I don’t think this follows. The universal prior is not objective; you can “prove” that any bit probably follows from a given sequence, by changing your reference machine. But I don’t think this is too problematic. We just accept that some things don’t have a super clean objective answer. The reference machines that make odd predictions (e.g. that 000000000 is probably followed by 1) look weird, although it’s hard to precisely say what’s weird about them without making reference to another reference machine. I don’t think this kind of non-objectivity implies any kind of inconsistency.

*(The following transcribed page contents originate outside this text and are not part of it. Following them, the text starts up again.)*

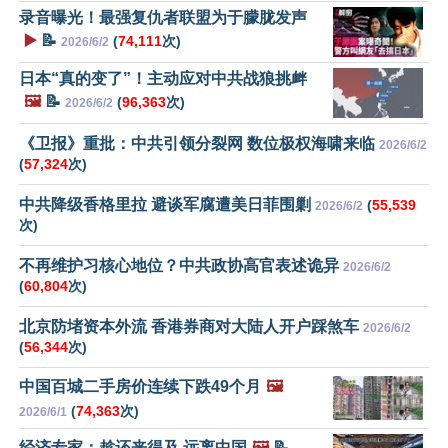
录音曝光！最强复仇者联盟为于朦胧发声
▶️
📝
(
74,111
次)
2026/6/2
日本“真的变了”！主动应对中共战狼挑衅
🖼️
📝
(
96,363
次)
2026/6/2
《卫报》重批：中共引领分裂网 数位极权海啸来临
2026/6/2
(
57,324
次)
中共降级香格里拉 避谈军腐遭美日菲围剿
(
55,539
2026/6/2
次)
不再维护习核心地位？中共政协高官表述诡异
2026/6/2
(
60,804
次)
北京防堵资本外流 香港券商对大陆人开户踩煞车
2026/6/2
(
56,344
次)
中国百城二手房价连续下跌49个月
🖼️
(
74,363
次)
2026/6/1
经济专家：趁还来得及 远离中国
🖼️
📝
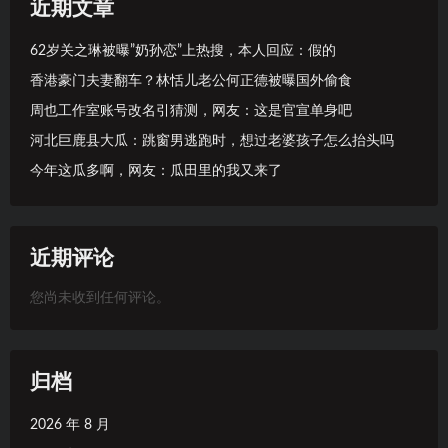
近期文章
62岁关之琳被曝”奶孙恋”上热搜，本人回应：假的
香港豪门夫妻翻车？林恬儿老公何正德被曝国外偷食
周也工作室账号改名引猜测，网友：这是官宣单身吧
河北巨鹿县大瓜：跳窗男逃跑时，想过老婆孩子怎么抬头吗
今年这瓜多啊，网友：瓜田里的我又来了
近期评论
您尚未收到任何评论。
归档
2026 年 8 月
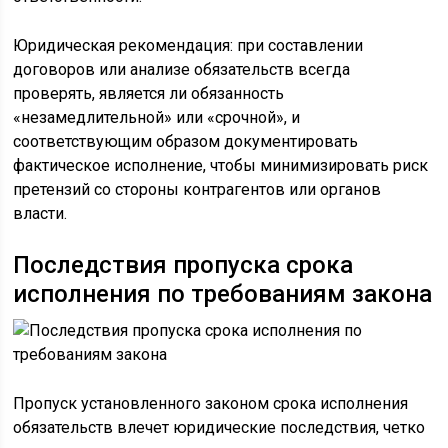
Юридическая рекомендация: при составлении
договоров или анализе обязательств всегда
проверять, является ли обязанность
«незамедлительной» или «срочной», и
соответствующим образом документировать
фактическое исполнение, чтобы минимизировать риск
претензий со стороны контрагентов или органов
власти.
Последствия пропуска срока
исполнения по требованиям закона
Пропуск установленного законом срока исполнения
обязательств влечет юридические последствия, четко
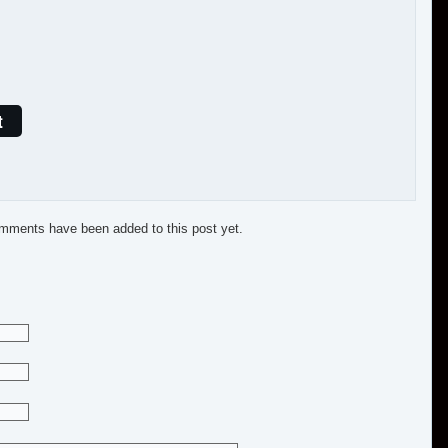
t
mments have been added to this post yet.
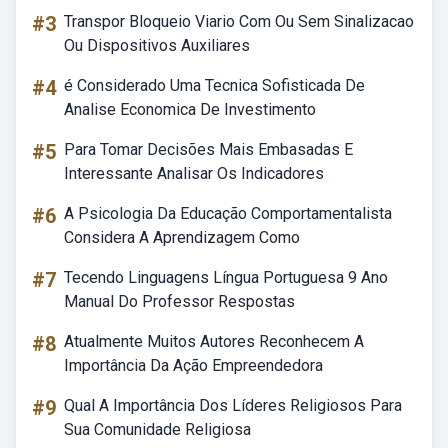
#3
Transpor Bloqueio Viario Com Ou Sem Sinalizacao
Ou Dispositivos Auxiliares
#4
é Considerado Uma Tecnica Sofisticada De
Analise Economica De Investimento
#5
Para Tomar Decisões Mais Embasadas E
Interessante Analisar Os Indicadores
#6
A Psicologia Da Educação Comportamentalista
Considera A Aprendizagem Como
#7
Tecendo Linguagens Língua Portuguesa 9 Ano
Manual Do Professor Respostas
#8
Atualmente Muitos Autores Reconhecem A
Importância Da Ação Empreendedora
#9
Qual A Importância Dos Líderes Religiosos Para
Sua Comunidade Religiosa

Similarly, even if objective approaches to computational interpretations fail, we could get a state where computational interpretations are non-objective (e.g. defined relative to a “reference machine”) and the reference machines that make very weird predictions (like the popcorn implementing a cat) would look super weird to humans. This doesn’t seem like a fatal flaw to me, for the same reason it’s not a fatal flaw in the case of the universal prior.
What you’re saying seems very reasonable; I don’t think we differ on any facts, but we do have some divergent intuitions on implications.
I suspect this question—whether it’s possible to offer a computational description of moral value that could cleanly ‘compile’ to physics—would have non-trivial yet also fairly modest implications for most of MIRI’s current work.
I would expect the significance of this question to go up over time, both in terms of direct work MIRI expects to do, and in terms of MIRI’s ability to strategically collaborate with other organizations. I.e., when things shift from “let’s build alignable AGI” to “let’s align the AGI”, it would be very good to have some of this metaphysical fog cleared away so that people could get on the same ethical page, and see that they are in fact on the same page.